I've recently found out i have extremely flat feet that's why i gave up sports and couldn't run very far without pain and now i glasses to see clearly with an eye stigisim in where the over bearing load of one eye being more powerful has thrown my body... It is only the beginning finally and ultimately not the end but a beginning.
I'm sorry it's taken me so long to try get back to reality... It just so happens all my medical conditions from birth really fucked up my mental health.
I'm glad you are free and happy... I ju-*redacted*
If you ev-*redacted*
I'm *redacted*
I've been stuck in space for to long and now I'm grounded I'm trying to repair our friendship...
Edit 3: I've been referred to the hospital, it would appear that i was depressing myself to cope to turn my brain off from reailty and with my truma of bullying for years at schooling that ultimately fucked me over as when trying to revist reality causes me to be manic and psychosis with visual hulusnate....i had asthma and so i could never get deep enough breaths to recenter myself during axiterty attacks and i stopped taking them because i didn't need them for fitness but i needed them for my panjc attacks that then led to my depression that i didn't take my medications for just breathing fucking air.
It's funny how everything has intertwined it's self into my life of old...and my new live...
A girl that isn't the same person i once knew said You have to be brave enough to get your diagnosis, I'm scared but i know that i must.
I'll be o -
I'll be okay...
*tears*
I wish i knew all my issues sooner before they come back haunt me but i never had all the answers and now i do...
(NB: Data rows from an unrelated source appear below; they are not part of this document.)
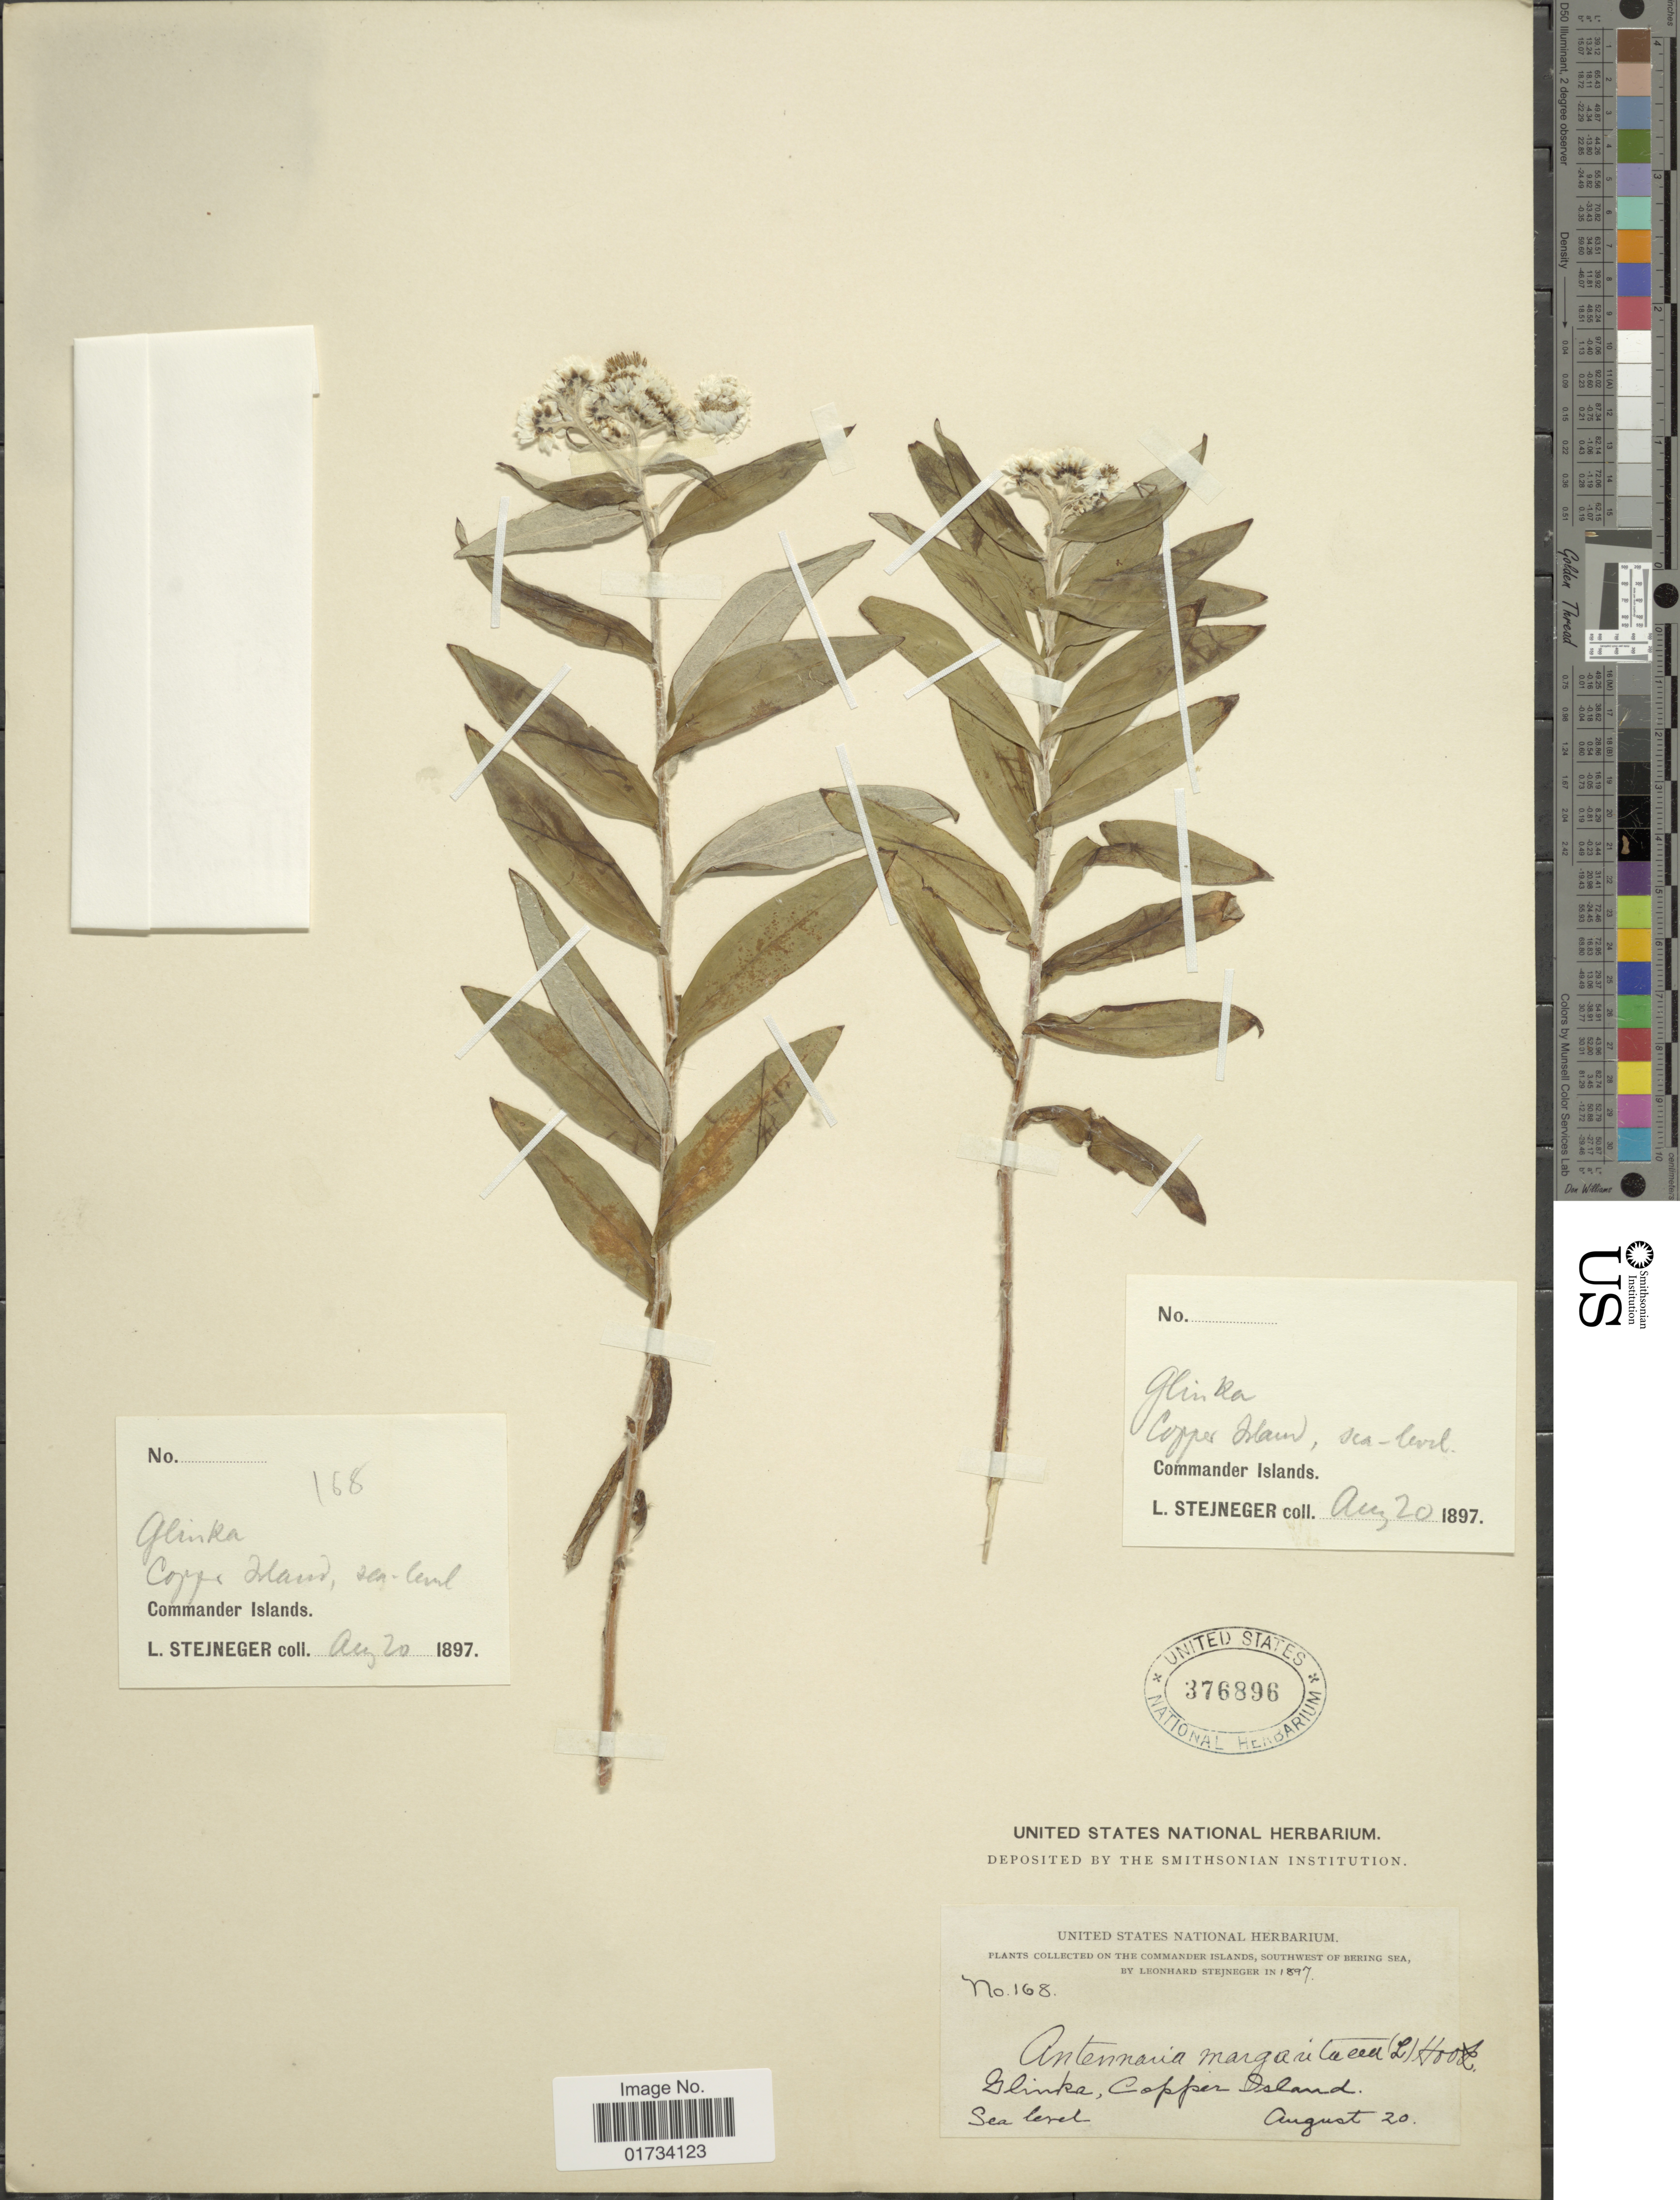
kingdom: Plantae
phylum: Tracheophyta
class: Magnoliopsida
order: Asterales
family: Asteraceae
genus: Anaphalis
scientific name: Anaphalis margaritacea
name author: (L.) Benth. & Hook. f.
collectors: L. Stejneger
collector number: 168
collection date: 1897-08-20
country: Russian Federation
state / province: Kamchatka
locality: Commander Islands, Southwest of Bering see, Glinka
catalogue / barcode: US 376896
7 years on from... (because i know the date... *the day we...)
I'm burning a sun to say goodbye.
I finally can say goodbye to you. If not in person but the only way I can.
This isn't a suicide letter.
I'm sorry
I *redacted*
I don't *redacted*
Don't *redacted*
..
Yours
Always Charlie,the Beautiful Mind,
RlF
Personal Sidenote;
I would of mailed a letter but I have no address.
I would of called but i never got a phone number.
Burn after reading...
i might write you a letter sometime again but I haven't decided when to as this is something I've wanted to do for years but didn't know what I'd say to you without hurting either of us.